**BRIEF**
Below is a listing. Gather each line of it that contains "positive".

**SUPPLIED RECORDS**
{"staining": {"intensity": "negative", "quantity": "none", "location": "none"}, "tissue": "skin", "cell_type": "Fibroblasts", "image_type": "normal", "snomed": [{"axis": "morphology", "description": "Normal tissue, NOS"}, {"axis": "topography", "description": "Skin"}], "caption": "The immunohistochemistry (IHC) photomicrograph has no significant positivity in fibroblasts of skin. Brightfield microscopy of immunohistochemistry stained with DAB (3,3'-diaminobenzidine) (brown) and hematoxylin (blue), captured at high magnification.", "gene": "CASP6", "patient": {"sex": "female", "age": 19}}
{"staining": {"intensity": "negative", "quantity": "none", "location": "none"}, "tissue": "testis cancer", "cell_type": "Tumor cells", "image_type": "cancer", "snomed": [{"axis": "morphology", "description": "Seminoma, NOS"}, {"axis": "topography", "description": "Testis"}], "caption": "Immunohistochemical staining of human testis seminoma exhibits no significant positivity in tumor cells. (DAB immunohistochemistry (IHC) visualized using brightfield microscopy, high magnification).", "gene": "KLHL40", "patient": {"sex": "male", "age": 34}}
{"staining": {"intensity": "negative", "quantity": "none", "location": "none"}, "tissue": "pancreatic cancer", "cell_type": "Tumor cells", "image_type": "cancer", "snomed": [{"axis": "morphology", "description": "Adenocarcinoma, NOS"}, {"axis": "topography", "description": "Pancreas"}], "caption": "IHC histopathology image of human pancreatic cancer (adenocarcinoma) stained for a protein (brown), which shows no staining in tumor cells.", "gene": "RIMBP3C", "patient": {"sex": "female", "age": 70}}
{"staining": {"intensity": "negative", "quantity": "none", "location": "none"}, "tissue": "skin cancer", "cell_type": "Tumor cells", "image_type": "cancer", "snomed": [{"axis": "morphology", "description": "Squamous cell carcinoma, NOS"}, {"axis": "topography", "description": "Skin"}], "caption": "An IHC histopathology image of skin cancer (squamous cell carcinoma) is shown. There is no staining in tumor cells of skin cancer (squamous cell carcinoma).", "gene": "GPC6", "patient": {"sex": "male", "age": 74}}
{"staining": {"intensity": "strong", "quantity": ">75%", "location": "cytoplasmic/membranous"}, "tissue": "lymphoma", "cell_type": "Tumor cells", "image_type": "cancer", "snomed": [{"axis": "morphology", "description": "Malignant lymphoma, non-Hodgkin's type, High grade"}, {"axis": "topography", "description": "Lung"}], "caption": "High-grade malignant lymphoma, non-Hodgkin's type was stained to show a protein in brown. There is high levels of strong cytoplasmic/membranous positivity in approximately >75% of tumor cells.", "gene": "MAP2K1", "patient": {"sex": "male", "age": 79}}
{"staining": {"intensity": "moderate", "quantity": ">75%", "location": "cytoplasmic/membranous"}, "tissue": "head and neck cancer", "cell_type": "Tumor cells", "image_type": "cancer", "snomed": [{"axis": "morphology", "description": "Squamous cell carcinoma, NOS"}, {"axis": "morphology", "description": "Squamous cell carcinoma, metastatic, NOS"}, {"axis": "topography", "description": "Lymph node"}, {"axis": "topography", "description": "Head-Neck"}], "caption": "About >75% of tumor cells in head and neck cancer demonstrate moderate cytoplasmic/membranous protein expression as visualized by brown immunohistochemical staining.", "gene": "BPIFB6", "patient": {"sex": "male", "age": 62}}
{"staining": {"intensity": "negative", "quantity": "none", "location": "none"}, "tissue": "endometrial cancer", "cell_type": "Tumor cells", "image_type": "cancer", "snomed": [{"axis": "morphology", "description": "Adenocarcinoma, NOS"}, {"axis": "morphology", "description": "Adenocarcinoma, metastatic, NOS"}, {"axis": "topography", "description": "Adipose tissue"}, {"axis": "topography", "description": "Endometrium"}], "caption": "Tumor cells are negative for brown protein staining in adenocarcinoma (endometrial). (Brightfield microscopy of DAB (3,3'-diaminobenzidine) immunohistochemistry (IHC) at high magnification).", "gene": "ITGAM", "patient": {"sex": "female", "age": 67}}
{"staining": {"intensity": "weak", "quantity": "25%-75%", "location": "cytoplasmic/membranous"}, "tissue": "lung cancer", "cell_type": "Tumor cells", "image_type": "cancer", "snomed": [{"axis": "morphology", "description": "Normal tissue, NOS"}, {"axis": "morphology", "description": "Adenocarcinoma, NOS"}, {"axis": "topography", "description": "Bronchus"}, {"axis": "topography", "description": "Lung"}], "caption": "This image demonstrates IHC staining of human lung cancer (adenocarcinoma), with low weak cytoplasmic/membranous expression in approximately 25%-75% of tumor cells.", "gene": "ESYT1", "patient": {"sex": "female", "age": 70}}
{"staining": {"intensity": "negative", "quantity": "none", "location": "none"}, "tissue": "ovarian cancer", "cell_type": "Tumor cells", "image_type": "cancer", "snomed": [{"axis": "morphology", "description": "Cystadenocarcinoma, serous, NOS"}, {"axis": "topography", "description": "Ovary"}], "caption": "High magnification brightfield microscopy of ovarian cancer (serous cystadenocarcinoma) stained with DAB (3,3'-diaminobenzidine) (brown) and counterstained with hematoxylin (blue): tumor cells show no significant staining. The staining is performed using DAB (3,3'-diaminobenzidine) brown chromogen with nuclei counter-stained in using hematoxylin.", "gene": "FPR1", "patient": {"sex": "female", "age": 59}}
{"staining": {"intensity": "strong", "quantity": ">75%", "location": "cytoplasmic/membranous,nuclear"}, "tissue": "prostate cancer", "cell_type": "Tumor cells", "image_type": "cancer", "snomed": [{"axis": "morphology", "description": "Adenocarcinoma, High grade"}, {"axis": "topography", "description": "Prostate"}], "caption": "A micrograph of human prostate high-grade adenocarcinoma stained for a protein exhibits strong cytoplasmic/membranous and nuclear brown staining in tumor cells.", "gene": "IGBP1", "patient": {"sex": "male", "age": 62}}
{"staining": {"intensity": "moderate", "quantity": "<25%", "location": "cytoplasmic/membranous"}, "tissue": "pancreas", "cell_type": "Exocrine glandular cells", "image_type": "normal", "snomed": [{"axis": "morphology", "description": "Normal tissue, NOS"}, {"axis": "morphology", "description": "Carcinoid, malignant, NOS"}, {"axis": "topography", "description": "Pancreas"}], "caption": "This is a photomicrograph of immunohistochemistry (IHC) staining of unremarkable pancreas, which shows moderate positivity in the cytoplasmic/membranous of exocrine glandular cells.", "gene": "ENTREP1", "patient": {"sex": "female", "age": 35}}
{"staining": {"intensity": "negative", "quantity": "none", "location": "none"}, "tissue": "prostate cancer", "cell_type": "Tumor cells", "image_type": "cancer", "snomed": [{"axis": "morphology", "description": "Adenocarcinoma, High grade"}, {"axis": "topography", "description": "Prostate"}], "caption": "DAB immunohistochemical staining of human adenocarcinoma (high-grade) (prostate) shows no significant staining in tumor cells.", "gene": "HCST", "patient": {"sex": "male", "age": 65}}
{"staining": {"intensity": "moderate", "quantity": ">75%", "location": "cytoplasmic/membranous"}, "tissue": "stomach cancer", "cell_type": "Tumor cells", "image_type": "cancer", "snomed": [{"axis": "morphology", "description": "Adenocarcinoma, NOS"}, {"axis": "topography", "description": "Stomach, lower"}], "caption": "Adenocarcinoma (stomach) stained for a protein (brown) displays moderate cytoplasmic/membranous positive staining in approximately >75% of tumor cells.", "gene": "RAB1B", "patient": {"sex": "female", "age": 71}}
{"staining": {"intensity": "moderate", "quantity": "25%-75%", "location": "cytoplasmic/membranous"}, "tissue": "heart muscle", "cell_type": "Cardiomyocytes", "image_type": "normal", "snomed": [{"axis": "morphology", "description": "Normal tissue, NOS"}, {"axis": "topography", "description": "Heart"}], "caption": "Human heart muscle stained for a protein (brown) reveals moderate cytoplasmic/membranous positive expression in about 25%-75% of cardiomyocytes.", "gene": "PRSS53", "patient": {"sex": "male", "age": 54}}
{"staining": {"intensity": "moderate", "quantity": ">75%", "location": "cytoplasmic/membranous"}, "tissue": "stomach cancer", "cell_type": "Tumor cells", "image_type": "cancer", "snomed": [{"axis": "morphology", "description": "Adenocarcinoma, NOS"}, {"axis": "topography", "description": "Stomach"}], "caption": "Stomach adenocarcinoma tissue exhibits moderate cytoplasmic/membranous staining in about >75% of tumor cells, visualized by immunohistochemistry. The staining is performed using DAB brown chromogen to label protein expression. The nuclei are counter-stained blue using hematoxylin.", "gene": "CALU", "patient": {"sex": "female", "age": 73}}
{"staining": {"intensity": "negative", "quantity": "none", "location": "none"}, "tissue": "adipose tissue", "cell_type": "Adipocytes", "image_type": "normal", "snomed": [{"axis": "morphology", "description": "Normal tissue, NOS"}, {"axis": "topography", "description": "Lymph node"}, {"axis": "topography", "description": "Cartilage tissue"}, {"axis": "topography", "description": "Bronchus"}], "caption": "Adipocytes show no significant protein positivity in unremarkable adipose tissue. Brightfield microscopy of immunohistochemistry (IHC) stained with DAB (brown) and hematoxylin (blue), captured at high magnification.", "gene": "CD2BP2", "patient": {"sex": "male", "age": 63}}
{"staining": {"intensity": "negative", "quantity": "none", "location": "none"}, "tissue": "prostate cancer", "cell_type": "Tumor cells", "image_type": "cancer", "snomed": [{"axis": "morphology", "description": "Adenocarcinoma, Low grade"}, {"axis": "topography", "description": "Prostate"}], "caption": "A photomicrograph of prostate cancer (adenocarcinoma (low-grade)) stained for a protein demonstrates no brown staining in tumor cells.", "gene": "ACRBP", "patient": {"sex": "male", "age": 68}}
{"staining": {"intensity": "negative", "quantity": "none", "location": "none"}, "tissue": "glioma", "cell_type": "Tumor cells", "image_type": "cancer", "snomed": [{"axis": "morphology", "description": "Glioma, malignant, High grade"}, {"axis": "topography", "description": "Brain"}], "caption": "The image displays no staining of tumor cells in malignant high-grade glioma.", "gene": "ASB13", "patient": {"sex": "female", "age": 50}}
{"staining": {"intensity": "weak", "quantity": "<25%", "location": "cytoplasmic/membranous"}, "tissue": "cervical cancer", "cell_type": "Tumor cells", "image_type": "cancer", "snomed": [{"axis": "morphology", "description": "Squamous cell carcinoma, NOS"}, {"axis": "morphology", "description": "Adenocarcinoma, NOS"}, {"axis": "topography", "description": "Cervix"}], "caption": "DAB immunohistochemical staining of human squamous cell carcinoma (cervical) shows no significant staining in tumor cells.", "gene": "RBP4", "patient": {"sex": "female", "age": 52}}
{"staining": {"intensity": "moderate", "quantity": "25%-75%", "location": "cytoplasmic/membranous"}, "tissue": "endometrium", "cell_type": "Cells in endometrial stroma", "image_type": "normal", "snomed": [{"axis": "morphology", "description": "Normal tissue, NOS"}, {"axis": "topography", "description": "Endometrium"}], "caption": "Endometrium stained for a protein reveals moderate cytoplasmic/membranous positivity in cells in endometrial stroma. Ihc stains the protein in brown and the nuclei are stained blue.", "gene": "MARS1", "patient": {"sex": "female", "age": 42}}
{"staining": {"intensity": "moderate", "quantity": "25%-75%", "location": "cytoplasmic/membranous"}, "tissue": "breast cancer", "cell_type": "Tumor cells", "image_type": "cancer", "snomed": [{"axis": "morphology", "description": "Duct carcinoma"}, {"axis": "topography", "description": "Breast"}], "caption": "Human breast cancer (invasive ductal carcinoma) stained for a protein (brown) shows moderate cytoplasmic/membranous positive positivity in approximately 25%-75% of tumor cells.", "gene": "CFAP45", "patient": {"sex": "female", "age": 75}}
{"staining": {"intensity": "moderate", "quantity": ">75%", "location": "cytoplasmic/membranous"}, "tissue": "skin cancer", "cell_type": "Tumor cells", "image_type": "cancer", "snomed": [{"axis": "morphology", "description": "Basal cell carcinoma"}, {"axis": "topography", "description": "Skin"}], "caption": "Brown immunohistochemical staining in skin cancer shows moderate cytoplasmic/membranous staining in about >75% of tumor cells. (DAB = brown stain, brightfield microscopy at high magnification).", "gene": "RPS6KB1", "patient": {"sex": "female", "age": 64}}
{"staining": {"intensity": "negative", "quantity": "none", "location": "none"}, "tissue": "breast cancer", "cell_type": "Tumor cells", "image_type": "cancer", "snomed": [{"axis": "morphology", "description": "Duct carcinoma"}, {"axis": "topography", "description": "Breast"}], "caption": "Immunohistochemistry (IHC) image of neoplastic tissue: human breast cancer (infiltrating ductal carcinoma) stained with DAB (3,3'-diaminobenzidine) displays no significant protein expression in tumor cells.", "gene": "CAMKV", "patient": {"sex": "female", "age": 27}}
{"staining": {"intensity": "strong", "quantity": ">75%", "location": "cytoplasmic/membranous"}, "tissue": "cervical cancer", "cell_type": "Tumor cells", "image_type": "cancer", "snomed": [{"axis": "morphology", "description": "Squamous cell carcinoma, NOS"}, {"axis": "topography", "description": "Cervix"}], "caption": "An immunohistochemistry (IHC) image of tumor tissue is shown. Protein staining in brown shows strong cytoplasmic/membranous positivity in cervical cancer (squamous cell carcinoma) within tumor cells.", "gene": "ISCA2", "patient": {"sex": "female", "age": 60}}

**ANSWER AREA**
{"staining": {"intensity": "moderate", "quantity": ">75%", "location": "cytoplasmic/membranous"}, "tissue": "stomach cancer", "cell_type": "Tumor cells", "image_type": "cancer", "snomed": [{"axis": "morphology", "description": "Adenocarcinoma, NOS"}, {"axis": "topography", "description": "Stomach, lower"}], "caption": "Adenocarcinoma (stomach) stained for a protein (brown) displays moderate cytoplasmic/membranous positive staining in approximately >75% of tumor cells.", "gene": "RAB1B", "patient": {"sex": "female", "age": 71}}
{"staining": {"intensity": "moderate", "quantity": "25%-75%", "location": "cytoplasmic/membranous"}, "tissue": "heart muscle", "cell_type": "Cardiomyocytes", "image_type": "normal", "snomed": [{"axis": "morphology", "description": "Normal tissue, NOS"}, {"axis": "topography", "description": "Heart"}], "caption": "Human heart muscle stained for a protein (brown) reveals moderate cytoplasmic/membranous positive expression in about 25%-75% of cardiomyocytes.", "gene": "PRSS53", "patient": {"sex": "male", "age": 54}}
{"staining": {"intensity": "moderate", "quantity": "25%-75%", "location": "cytoplasmic/membranous"}, "tissue": "breast cancer", "cell_type": "Tumor cells", "image_type": "cancer", "snomed": [{"axis": "morphology", "description": "Duct carcinoma"}, {"axis": "topography", "description": "Breast"}], "caption": "Human breast cancer (invasive ductal carcinoma) stained for a protein (brown) shows moderate cytoplasmic/membranous positive positivity in approximately 25%-75% of tumor cells.", "gene": "CFAP45", "patient": {"sex": "female", "age": 75}}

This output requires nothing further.